Stored items:
--*--

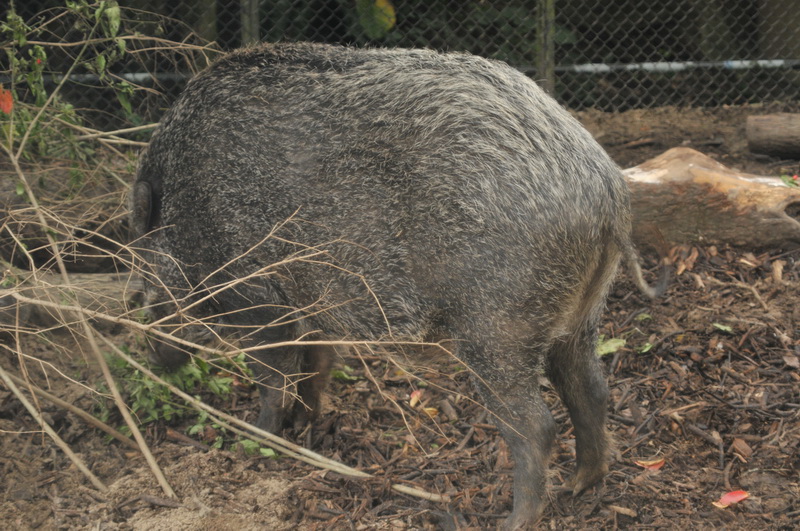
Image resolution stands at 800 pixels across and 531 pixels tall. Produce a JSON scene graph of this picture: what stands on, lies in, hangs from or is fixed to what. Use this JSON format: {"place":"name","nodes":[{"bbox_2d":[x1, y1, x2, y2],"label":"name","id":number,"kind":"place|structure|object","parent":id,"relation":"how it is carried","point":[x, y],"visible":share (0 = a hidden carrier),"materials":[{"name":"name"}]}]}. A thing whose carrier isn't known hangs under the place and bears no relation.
{"place":"outdoors","nodes":[
{"label":"outdoors","id":0,"kind":"place"},
{"bbox_2d":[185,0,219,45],"label":"tree trunk","id":1,"kind":"object","parent":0,"point":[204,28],"visible":0.51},
{"bbox_2d":[239,0,259,44],"label":"fence post","id":2,"kind":"object","parent":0,"point":[252,33],"visible":0.4,"materials":[{"name":"metal"}]},
{"bbox_2d":[0,101,799,530],"label":"dirt ground","id":3,"kind":"structure","parent":0,"point":[702,443],"materials":[{"name":"brown soil"}]},
{"bbox_2d":[0,366,106,489],"label":"branch","id":4,"kind":"object","parent":3,"relation":"on","point":[24,401],"visible":0.99,"materials":[{"name":"wood"}]},
{"bbox_2d":[0,270,140,333],"label":"log","id":5,"kind":"object","parent":3,"relation":"on","point":[85,294],"visible":0.65,"materials":[{"name":"wood"}]},
{"bbox_2d":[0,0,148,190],"label":"leafy shrub","id":6,"kind":"object","parent":3,"relation":"on","point":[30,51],"visible":0.82,"materials":[{"name":"green plant"}]},
{"bbox_2d":[94,346,252,450],"label":"green plant","id":7,"kind":"object","parent":3,"relation":"on","point":[202,367],"visible":0.38,"materials":[{"name":"green plant"}]},
{"bbox_2d":[0,2,443,500],"label":"bare shrub","id":8,"kind":"object","parent":3,"relation":"on","point":[16,330],"visible":0.98,"materials":[{"name":"plant"}]},
{"bbox_2d":[0,86,13,114],"label":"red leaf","id":9,"kind":"object","parent":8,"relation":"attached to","point":[8,109],"visible":0.91,"materials":[{"name":"red plant"}]},
{"bbox_2d":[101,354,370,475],"label":"stick","id":10,"kind":"object","parent":3,"relation":"on","point":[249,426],"visible":0.95,"materials":[{"name":"wood"}]},
{"bbox_2d":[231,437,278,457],"label":"green leaf","id":11,"kind":"object","parent":3,"relation":"on","point":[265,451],"visible":0.4,"materials":[{"name":"green plant"}]},
{"bbox_2d":[331,365,357,381],"label":"green leaf","id":12,"kind":"object","parent":3,"relation":"on","point":[345,375],"visible":0.61,"materials":[{"name":"green plant"}]},
{"bbox_2d":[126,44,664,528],"label":"pig","id":13,"kind":"object","parent":3,"relation":"on","point":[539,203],"visible":0.96},
{"bbox_2d":[0,0,798,119],"label":"chain-link fence","id":14,"kind":"object","parent":3,"relation":"on","point":[551,90],"visible":0.59,"materials":[{"name":"metal"}]},
{"bbox_2d":[356,0,396,37],"label":"yellow leaf","id":15,"kind":"object","parent":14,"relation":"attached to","point":[389,8],"visible":0.82,"materials":[{"name":"green plant"}]},
{"bbox_2d":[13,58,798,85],"label":"metal rail","id":16,"kind":"object","parent":14,"relation":"attached to","point":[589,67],"visible":0.66,"materials":[{"name":"grey metal"}]},
{"bbox_2d":[409,389,422,407],"label":"red leaf","id":17,"kind":"object","parent":3,"relation":"on","point":[412,400],"visible":0.82,"materials":[{"name":"red plant"}]},
{"bbox_2d":[391,483,444,501],"label":"stick","id":18,"kind":"object","parent":3,"relation":"on","point":[414,491],"visible":0.97,"materials":[{"name":"wood"}]},
{"bbox_2d":[422,406,438,416],"label":"yellow leaf","id":19,"kind":"object","parent":3,"relation":"on","point":[429,409],"visible":0.78,"materials":[{"name":"yellow plant"}]},
{"bbox_2d":[594,336,625,356],"label":"green leaf","id":20,"kind":"object","parent":3,"relation":"on","point":[612,346],"visible":0.65,"materials":[{"name":"green plant"}]},
{"bbox_2d":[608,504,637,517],"label":"wood chip","id":21,"kind":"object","parent":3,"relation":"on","point":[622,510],"visible":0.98,"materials":[{"name":"brown wood"}]},
{"bbox_2d":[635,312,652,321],"label":"green leaf","id":22,"kind":"object","parent":3,"relation":"on","point":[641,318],"visible":0.84,"materials":[{"name":"green plant"}]},
{"bbox_2d":[637,342,653,353],"label":"green leaf","id":23,"kind":"object","parent":3,"relation":"on","point":[647,349],"visible":0.85,"materials":[{"name":"green plant"}]},
{"bbox_2d":[634,457,665,469],"label":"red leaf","id":24,"kind":"object","parent":3,"relation":"on","point":[650,463],"visible":0.88,"materials":[{"name":"red plant"}]},
{"bbox_2d":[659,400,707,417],"label":"wood chip","id":25,"kind":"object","parent":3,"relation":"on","point":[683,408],"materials":[{"name":"brown wood"}]},
{"bbox_2d":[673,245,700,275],"label":"wood chip","id":26,"kind":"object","parent":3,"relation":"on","point":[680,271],"visible":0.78,"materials":[{"name":"brown wood"}]},
{"bbox_2d":[621,147,799,250],"label":"log","id":27,"kind":"object","parent":3,"relation":"on","point":[699,171],"visible":0.75,"materials":[{"name":"brown wood"}]},
{"bbox_2d":[780,173,798,187],"label":"green leaf","id":28,"kind":"object","parent":27,"relation":"on","point":[794,178],"visible":0.93,"materials":[{"name":"green plant"}]},
{"bbox_2d":[712,322,732,332],"label":"green leaf","id":29,"kind":"object","parent":3,"relation":"on","point":[720,327],"visible":0.93,"materials":[{"name":"green plant"}]},
{"bbox_2d":[712,490,749,508],"label":"leaf","id":30,"kind":"object","parent":3,"relation":"on","point":[728,499],"visible":0.94,"materials":[{"name":"red plant"}]},
{"bbox_2d":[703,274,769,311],"label":"twig","id":31,"kind":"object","parent":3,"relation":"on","point":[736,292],"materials":[{"name":"brown wood"}]},
{"bbox_2d":[731,438,752,458],"label":"wood chip","id":32,"kind":"object","parent":3,"relation":"on","point":[739,445],"visible":0.97,"materials":[{"name":"brown wood"}]},
{"bbox_2d":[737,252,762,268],"label":"wood chip","id":33,"kind":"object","parent":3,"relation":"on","point":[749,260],"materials":[{"name":"brown wood"}]},
{"bbox_2d":[746,112,799,159],"label":"log","id":34,"kind":"object","parent":3,"relation":"on","point":[769,127],"visible":0.99,"materials":[{"name":"brown wood"}]},
{"bbox_2d":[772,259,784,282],"label":"wood chip","id":35,"kind":"object","parent":3,"relation":"on","point":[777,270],"visible":0.95,"materials":[{"name":"brown wood"}]},
{"bbox_2d":[534,0,555,95],"label":"fence post","id":36,"kind":"object","parent":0,"point":[548,87],"visible":0.68,"materials":[{"name":"green wood"}]},
{"bbox_2d":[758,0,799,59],"label":"tree trunk","id":37,"kind":"object","parent":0,"point":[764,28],"visible":0.63,"materials":[{"name":"wood"}]}
]}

--*--

Give all entries again verbatim, without any images.

#### SOLUTION TO THIS PROBLEM
Image resolution stands at 800 pixels across and 531 pixels tall. Produce a JSON scene graph of this picture: what stands on, lies in, hangs from or is fixed to what. Use this JSON format: {"place":"name","nodes":[{"bbox_2d":[x1, y1, x2, y2],"label":"name","id":number,"kind":"place|structure|object","parent":id,"relation":"how it is carried","point":[x, y],"visible":share (0 = a hidden carrier),"materials":[{"name":"name"}]}]}. A thing whose carrier isn't known hangs under the place and bears no relation.
{"place":"outdoors","nodes":[
{"label":"outdoors","id":0,"kind":"place"},
{"bbox_2d":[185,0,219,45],"label":"tree trunk","id":1,"kind":"object","parent":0,"point":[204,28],"visible":0.51},
{"bbox_2d":[239,0,259,44],"label":"fence post","id":2,"kind":"object","parent":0,"point":[252,33],"visible":0.4,"materials":[{"name":"metal"}]},
{"bbox_2d":[0,101,799,530],"label":"dirt ground","id":3,"kind":"structure","parent":0,"point":[702,443],"materials":[{"name":"brown soil"}]},
{"bbox_2d":[0,366,106,489],"label":"branch","id":4,"kind":"object","parent":3,"relation":"on","point":[24,401],"visible":0.99,"materials":[{"name":"wood"}]},
{"bbox_2d":[0,270,140,333],"label":"log","id":5,"kind":"object","parent":3,"relation":"on","point":[85,294],"visible":0.65,"materials":[{"name":"wood"}]},
{"bbox_2d":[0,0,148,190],"label":"leafy shrub","id":6,"kind":"object","parent":3,"relation":"on","point":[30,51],"visible":0.82,"materials":[{"name":"green plant"}]},
{"bbox_2d":[94,346,252,450],"label":"green plant","id":7,"kind":"object","parent":3,"relation":"on","point":[202,367],"visible":0.38,"materials":[{"name":"green plant"}]},
{"bbox_2d":[0,2,443,500],"label":"bare shrub","id":8,"kind":"object","parent":3,"relation":"on","point":[16,330],"visible":0.98,"materials":[{"name":"plant"}]},
{"bbox_2d":[0,86,13,114],"label":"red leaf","id":9,"kind":"object","parent":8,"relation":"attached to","point":[8,109],"visible":0.91,"materials":[{"name":"red plant"}]},
{"bbox_2d":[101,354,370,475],"label":"stick","id":10,"kind":"object","parent":3,"relation":"on","point":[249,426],"visible":0.95,"materials":[{"name":"wood"}]},
{"bbox_2d":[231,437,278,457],"label":"green leaf","id":11,"kind":"object","parent":3,"relation":"on","point":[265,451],"visible":0.4,"materials":[{"name":"green plant"}]},
{"bbox_2d":[331,365,357,381],"label":"green leaf","id":12,"kind":"object","parent":3,"relation":"on","point":[345,375],"visible":0.61,"materials":[{"name":"green plant"}]},
{"bbox_2d":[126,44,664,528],"label":"pig","id":13,"kind":"object","parent":3,"relation":"on","point":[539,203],"visible":0.96},
{"bbox_2d":[0,0,798,119],"label":"chain-link fence","id":14,"kind":"object","parent":3,"relation":"on","point":[551,90],"visible":0.59,"materials":[{"name":"metal"}]},
{"bbox_2d":[356,0,396,37],"label":"yellow leaf","id":15,"kind":"object","parent":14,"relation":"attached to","point":[389,8],"visible":0.82,"materials":[{"name":"green plant"}]},
{"bbox_2d":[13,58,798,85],"label":"metal rail","id":16,"kind":"object","parent":14,"relation":"attached to","point":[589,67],"visible":0.66,"materials":[{"name":"grey metal"}]},
{"bbox_2d":[409,389,422,407],"label":"red leaf","id":17,"kind":"object","parent":3,"relation":"on","point":[412,400],"visible":0.82,"materials":[{"name":"red plant"}]},
{"bbox_2d":[391,483,444,501],"label":"stick","id":18,"kind":"object","parent":3,"relation":"on","point":[414,491],"visible":0.97,"materials":[{"name":"wood"}]},
{"bbox_2d":[422,406,438,416],"label":"yellow leaf","id":19,"kind":"object","parent":3,"relation":"on","point":[429,409],"visible":0.78,"materials":[{"name":"yellow plant"}]},
{"bbox_2d":[594,336,625,356],"label":"green leaf","id":20,"kind":"object","parent":3,"relation":"on","point":[612,346],"visible":0.65,"materials":[{"name":"green plant"}]},
{"bbox_2d":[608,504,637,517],"label":"wood chip","id":21,"kind":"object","parent":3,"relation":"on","point":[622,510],"visible":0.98,"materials":[{"name":"brown wood"}]},
{"bbox_2d":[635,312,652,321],"label":"green leaf","id":22,"kind":"object","parent":3,"relation":"on","point":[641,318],"visible":0.84,"materials":[{"name":"green plant"}]},
{"bbox_2d":[637,342,653,353],"label":"green leaf","id":23,"kind":"object","parent":3,"relation":"on","point":[647,349],"visible":0.85,"materials":[{"name":"green plant"}]},
{"bbox_2d":[634,457,665,469],"label":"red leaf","id":24,"kind":"object","parent":3,"relation":"on","point":[650,463],"visible":0.88,"materials":[{"name":"red plant"}]},
{"bbox_2d":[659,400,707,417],"label":"wood chip","id":25,"kind":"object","parent":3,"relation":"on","point":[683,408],"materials":[{"name":"brown wood"}]},
{"bbox_2d":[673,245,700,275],"label":"wood chip","id":26,"kind":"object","parent":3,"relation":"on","point":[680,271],"visible":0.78,"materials":[{"name":"brown wood"}]},
{"bbox_2d":[621,147,799,250],"label":"log","id":27,"kind":"object","parent":3,"relation":"on","point":[699,171],"visible":0.75,"materials":[{"name":"brown wood"}]},
{"bbox_2d":[780,173,798,187],"label":"green leaf","id":28,"kind":"object","parent":27,"relation":"on","point":[794,178],"visible":0.93,"materials":[{"name":"green plant"}]},
{"bbox_2d":[712,322,732,332],"label":"green leaf","id":29,"kind":"object","parent":3,"relation":"on","point":[720,327],"visible":0.93,"materials":[{"name":"green plant"}]},
{"bbox_2d":[712,490,749,508],"label":"leaf","id":30,"kind":"object","parent":3,"relation":"on","point":[728,499],"visible":0.94,"materials":[{"name":"red plant"}]},
{"bbox_2d":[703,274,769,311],"label":"twig","id":31,"kind":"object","parent":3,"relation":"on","point":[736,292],"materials":[{"name":"brown wood"}]},
{"bbox_2d":[731,438,752,458],"label":"wood chip","id":32,"kind":"object","parent":3,"relation":"on","point":[739,445],"visible":0.97,"materials":[{"name":"brown wood"}]},
{"bbox_2d":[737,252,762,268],"label":"wood chip","id":33,"kind":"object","parent":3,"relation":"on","point":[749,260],"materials":[{"name":"brown wood"}]},
{"bbox_2d":[746,112,799,159],"label":"log","id":34,"kind":"object","parent":3,"relation":"on","point":[769,127],"visible":0.99,"materials":[{"name":"brown wood"}]},
{"bbox_2d":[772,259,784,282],"label":"wood chip","id":35,"kind":"object","parent":3,"relation":"on","point":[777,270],"visible":0.95,"materials":[{"name":"brown wood"}]},
{"bbox_2d":[534,0,555,95],"label":"fence post","id":36,"kind":"object","parent":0,"point":[548,87],"visible":0.68,"materials":[{"name":"green wood"}]},
{"bbox_2d":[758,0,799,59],"label":"tree trunk","id":37,"kind":"object","parent":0,"point":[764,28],"visible":0.63,"materials":[{"name":"wood"}]}
]}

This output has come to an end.